In a study by Ballard et al.28 was seen that carbohydrate limited diets for 6 weeks decreased insulin, HOMA-IR and triglycerides values, but unchanged FPG and other lipid fractions. A meta-analysis study has shown that changes in values of hemoglobin A1c, FPG, total- and low-density lipoprotein-cholesterol did not differ significantly between the HC and low-carbohydrate groups.12 However, the HC diet significantly increased insulin and triglycerides concentrations by 8% and 13%, respectively, and lowered HDL-cholesterol by 6% compared with the low-carbohydrate diet.12 A significant improvement of lipid profiles was seen following the consumption of a carbohydrate-restricted diet among patients with MetS.29
This study demonstrated that compared with an HC diet, adherence to RC diet for 8 weeks decreased serum hs-CRP and increased plasma TAC and GSH concentrations, while it did not affect plasma NO and MDA in overweight diabetic patients with CHD. In line with our study, in a parallel randomized clinical trial, Forsythe et al.30 demonstrated that a very-low-carbohydrate diet (12% of energy from carbohydrate) led to a greater reduction in some inflammatory markers compared to a low-fat diet among overweight men and women with atherogenic dyslipidemia. In addition, in another study among insulin-resistant patients, moderate carbohydrate restriction for 12 weeks resulted in lower inflammatory marker concentrations compared to fat restriction.31
Barbosa et al.32 also indicated that low energy and carbohydrate intake for 2 months were associated with higher TAC levels in apparently healthy adults. Moreover, the energy intake limitation by 2000 kJ among obese persons decreased oxidative stress.33
However, consumption of an RC diet compared with an HC diet did not affect any significant effect on inflammatory biomarkers among women with MetS for 6 weeks.15 In another study by Rankin and Turpyn.,34 low carbohydrate diet compared with HC diet increased CRP during weight loss among overweight women for 4 weeks. The previous studies have shown that acute ingestion of carbohydrate clearly induces ROS, inflammation and oxidative stress.13,14 Decreased total saturated fatty acids, palmitoleic acid levels, down-regulation of nuclear factor-kappa B and cyclooxygenase-2 expression following the consumption of an RC diet may result in its anti-inflammatory and anti-oxidative effects.30,35 It must be considered that consumption of the MRC diet significantly decreased serum hs-CRP (564.3 ng/ml), and increased plasma TAC (274.8 mmol/l), and GSH (51.6 µmol/l) concentrations in this study.

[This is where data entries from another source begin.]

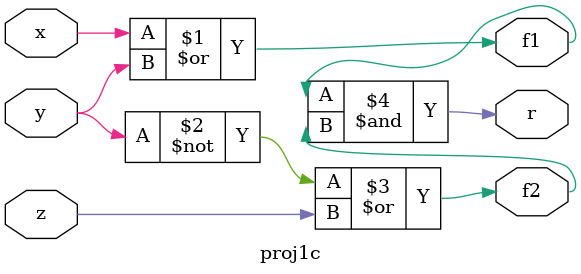
<source format=v>
module proj1c
(
input x,y,z,
output f1,f2,r
);
assign f1 = x|y; 
assign f2 = ~y|z;
assign r = f1&f2;
endmodule

</source>
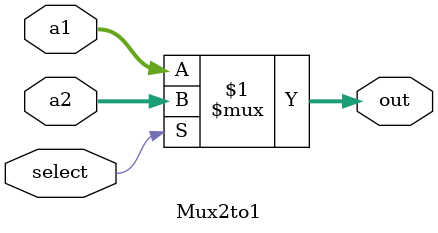
<source format=v>
module Mux2to1(input [31:0] a1 , a2 , input select, output [31:0]out);

    assign out = select?a2:a1;


endmodule

</source>
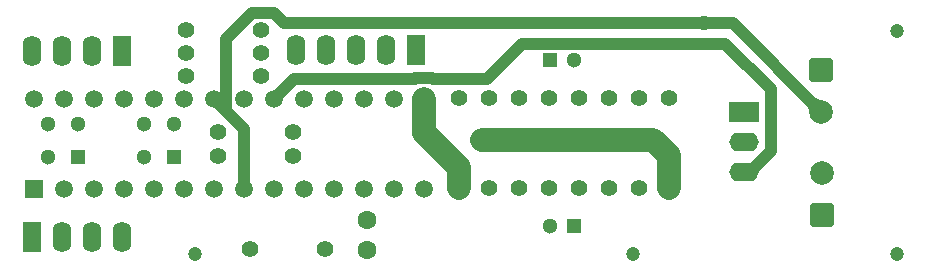
<source format=gbl>
G04*
G04 #@! TF.GenerationSoftware,Altium Limited,Altium Designer,21.4.1 (30)*
G04*
G04 Layer_Physical_Order=2*
G04 Layer_Color=16711680*
%FSLAX44Y44*%
%MOMM*%
G71*
G04*
G04 #@! TF.SameCoordinates,BDAD26CE-3B89-4697-9247-DFE5EB3C9538*
G04*
G04*
G04 #@! TF.FilePolarity,Positive*
G04*
G01*
G75*
%ADD46C,1.3000*%
%ADD47R,1.3000X1.3000*%
%ADD51C,1.0000*%
%ADD52C,2.0000*%
%ADD56C,1.2000*%
%ADD57C,1.3970*%
%ADD58O,1.6000X2.6000*%
%ADD59R,1.6000X2.6000*%
%ADD60C,1.4000*%
%ADD61R,1.4000X1.4000*%
%ADD62R,1.3000X1.3000*%
%ADD63R,2.5000X1.8000*%
%ADD64O,2.5000X1.6000*%
G04:AMPARAMS|DCode=65|XSize=2mm|YSize=2mm|CornerRadius=0.25mm|HoleSize=0mm|Usage=FLASHONLY|Rotation=270.000|XOffset=0mm|YOffset=0mm|HoleType=Round|Shape=RoundedRectangle|*
%AMROUNDEDRECTD65*
21,1,2.0000,1.5000,0,0,270.0*
21,1,1.5000,2.0000,0,0,270.0*
1,1,0.5000,-0.7500,-0.7500*
1,1,0.5000,-0.7500,0.7500*
1,1,0.5000,0.7500,0.7500*
1,1,0.5000,0.7500,-0.7500*
%
%ADD65ROUNDEDRECTD65*%
%ADD66C,2.0000*%
%ADD67C,1.5000*%
%ADD68R,1.5000X1.5000*%
%ADD69C,1.6000*%
%ADD70C,1.2700*%
G36*
X1236499Y1047226D02*
X1237274Y1046479D01*
X1238756Y1045224D01*
X1239463Y1044715D01*
X1240147Y1044285D01*
X1240809Y1043934D01*
X1241448Y1043663D01*
X1242065Y1043471D01*
X1242659Y1043357D01*
X1243230Y1043324D01*
X1233331Y1033424D01*
X1233297Y1033995D01*
X1233183Y1034589D01*
X1232991Y1035206D01*
X1232720Y1035845D01*
X1232369Y1036507D01*
X1231939Y1037191D01*
X1231430Y1037898D01*
X1230842Y1038628D01*
X1229428Y1040155D01*
X1236499Y1047226D01*
D02*
G37*
D46*
X1013694Y936244D02*
D03*
X1033694Y1076631D02*
D03*
X669798Y1023090D02*
D03*
Y995090D02*
D03*
X695198Y1023090D02*
D03*
X588772D02*
D03*
Y995090D02*
D03*
X614172Y1023090D02*
D03*
D47*
X695198Y995090D02*
D03*
X614172D02*
D03*
D51*
X797052Y1061212D02*
X899247D01*
X779780Y1043940D02*
X797052Y1061212D01*
X769366Y1063444D02*
X770126Y1062684D01*
X788599Y1108273D02*
X1168381D01*
X779686Y1117186D02*
X788599Y1108273D01*
X761365Y1117186D02*
X779686D01*
X739340Y1095161D02*
X761365Y1117186D01*
X739340Y1037710D02*
Y1095161D01*
X737275Y1035645D02*
X754380Y1018540D01*
X899515Y1061480D02*
X914045D01*
X960505Y1061212D02*
X989965Y1090671D01*
X914313Y1061212D02*
X960505D01*
X914045Y1061480D02*
X914313Y1061212D01*
X899247D02*
X899515Y1061480D01*
X989965Y1090671D02*
X1162055D01*
X728980Y1043940D02*
X737275Y1035645D01*
X1162055Y1090671D02*
X1200658Y1052068D01*
X754380Y967740D02*
Y1018540D01*
X1177544Y982218D02*
X1182878D01*
X1200658Y999998D02*
Y1052068D01*
X1182878Y982218D02*
X1200658Y999998D01*
X1168381Y1108273D02*
X1243330Y1033324D01*
D52*
X1101090Y1009396D02*
X1114044Y996442D01*
Y968240D02*
Y996442D01*
X956056Y1009396D02*
X1101090D01*
X906780Y1015492D02*
X936244Y986028D01*
Y968240D02*
Y986028D01*
X906780Y1015492D02*
Y1043940D01*
D56*
X1307592Y1101852D02*
D03*
Y913130D02*
D03*
X1084326D02*
D03*
X713232D02*
D03*
D57*
X705866Y1063444D02*
D03*
X769366D02*
D03*
Y1082775D02*
D03*
X705866D02*
D03*
X769366Y1102106D02*
D03*
X705866D02*
D03*
X796036Y1016254D02*
D03*
X732536D02*
D03*
X796036Y995934D02*
D03*
X732536D02*
D03*
X759659Y916940D02*
D03*
X823158D02*
D03*
D58*
X798380Y1085280D02*
D03*
X823780D02*
D03*
X849180D02*
D03*
X874580D02*
D03*
X574796Y1084980D02*
D03*
X600196D02*
D03*
X625596D02*
D03*
X650896Y927354D02*
D03*
X625496D02*
D03*
X600096D02*
D03*
D59*
X899980Y1085280D02*
D03*
X650996Y1084980D02*
D03*
X574696Y927354D02*
D03*
D60*
X1114044Y1044440D02*
D03*
X1088644D02*
D03*
X1063244D02*
D03*
X1037844D02*
D03*
X1012444D02*
D03*
X987044D02*
D03*
X961644D02*
D03*
X936244D02*
D03*
X1114044Y968240D02*
D03*
X1088644D02*
D03*
X1063244D02*
D03*
X1037844D02*
D03*
X1012444D02*
D03*
X987044D02*
D03*
X961644D02*
D03*
D61*
X936244D02*
D03*
D62*
X1033694Y936244D02*
D03*
X1013694Y1076631D02*
D03*
D63*
X1177544Y1033018D02*
D03*
D64*
Y1007618D02*
D03*
Y982218D02*
D03*
D65*
X1243330Y1068324D02*
D03*
X1243812Y946176D02*
D03*
D66*
X1243330Y1033324D02*
D03*
X1243812Y981176D02*
D03*
D67*
X906780Y1043940D02*
D03*
X881380D02*
D03*
X855980D02*
D03*
X830580D02*
D03*
X805180D02*
D03*
X779780D02*
D03*
X754380D02*
D03*
X728980D02*
D03*
X703580D02*
D03*
X678180D02*
D03*
X652780D02*
D03*
X627380D02*
D03*
X601980D02*
D03*
X576580D02*
D03*
X906780Y967740D02*
D03*
X881380D02*
D03*
X855980D02*
D03*
X830580D02*
D03*
X805180D02*
D03*
X779780D02*
D03*
X754380D02*
D03*
X728980D02*
D03*
X703580D02*
D03*
X678180D02*
D03*
X652780D02*
D03*
X627380D02*
D03*
X601980D02*
D03*
D68*
X576580D02*
D03*
D69*
X858520Y941578D02*
D03*
Y916178D02*
D03*
D70*
X956056Y1009396D02*
D03*
X1144199Y1108273D02*
D03*
M02*

</source>
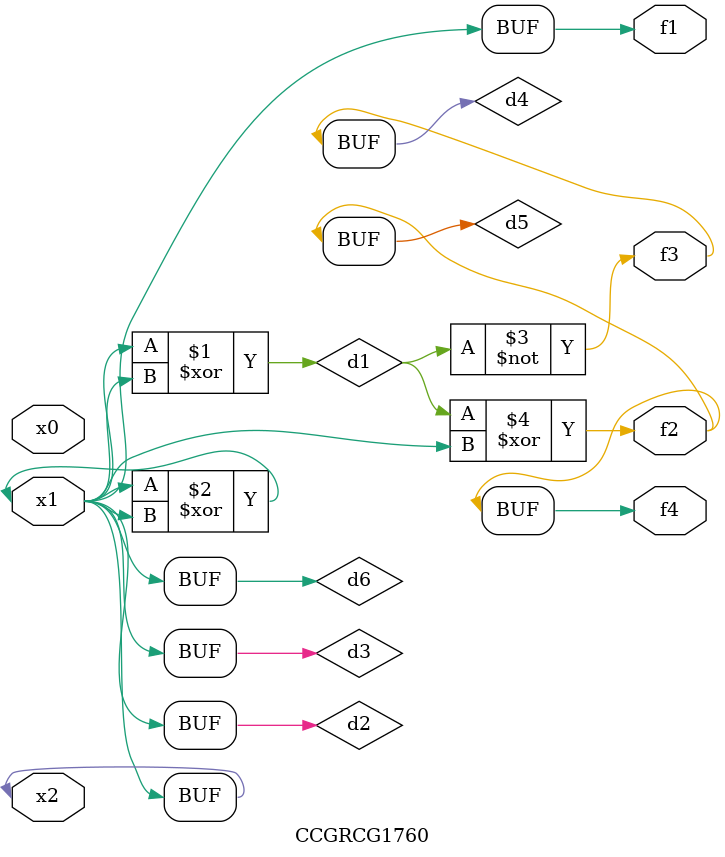
<source format=v>
module CCGRCG1760(
	input x0, x1, x2,
	output f1, f2, f3, f4
);

	wire d1, d2, d3, d4, d5, d6;

	xor (d1, x1, x2);
	buf (d2, x1, x2);
	xor (d3, x1, x2);
	nor (d4, d1);
	xor (d5, d1, d2);
	buf (d6, d2, d3);
	assign f1 = d6;
	assign f2 = d5;
	assign f3 = d4;
	assign f4 = d5;
endmodule

</source>
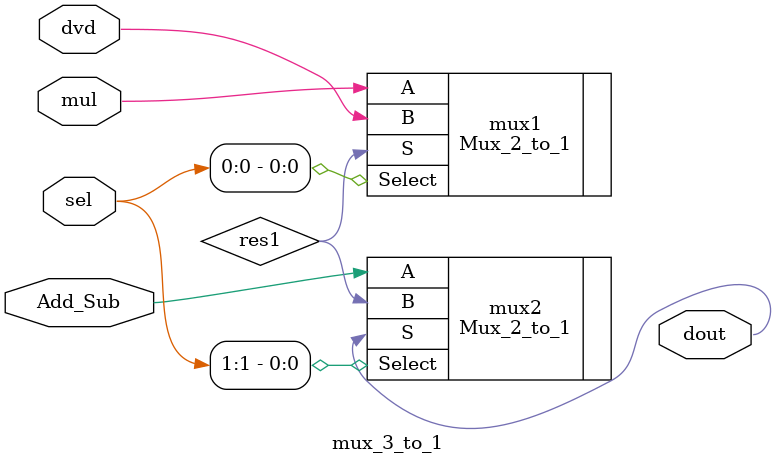
<source format=v>
module mux_3_to_1(
input Add_Sub,mul,dvd,
input [1:0]sel,
output dout
);

wire res1;

Mux_2_to_1 mux1(.A(mul),.B(dvd),.Select(sel[0]),.S(res1));
Mux_2_to_1 mux2(.A(Add_Sub),.B(res1),.Select(sel[1]),.S(dout));


endmodule

</source>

One strength of our study was an assessment of metabolic status and its randomized design. One of our limitations was no examine the compliance to the RC and HC eating plan. In addition, the current 8-week diet intervention in a group of among 56 overweight diabetic patients with CHD could be viewed as short in duration and small in sample size in comparison to larger clinical trials. In our study, persons were overweight patients with T2D and CHD aged 40-85 years old. We believe that adherence to the same diets in different age ranges may have different outcomes. Therefore, this should be taken into account in the explanation of our findings.
Conclusion
RC diet for 8 weeks among overweight diabetic patients with CHD had useful effects on some metabolic indices. This offers an RC diet with high unsaturated and low saturated fat may allow the advantageous remedial potential for overweight persons with T2DM and CHD handling.
Acknowledgments
This study was founded by a grant from the Vice-Chancellor for Research (Grant No.: 1394.96), KUMS, and Iran.
Footnotes
Conflicts of Interest
Authors have no conflict of interests.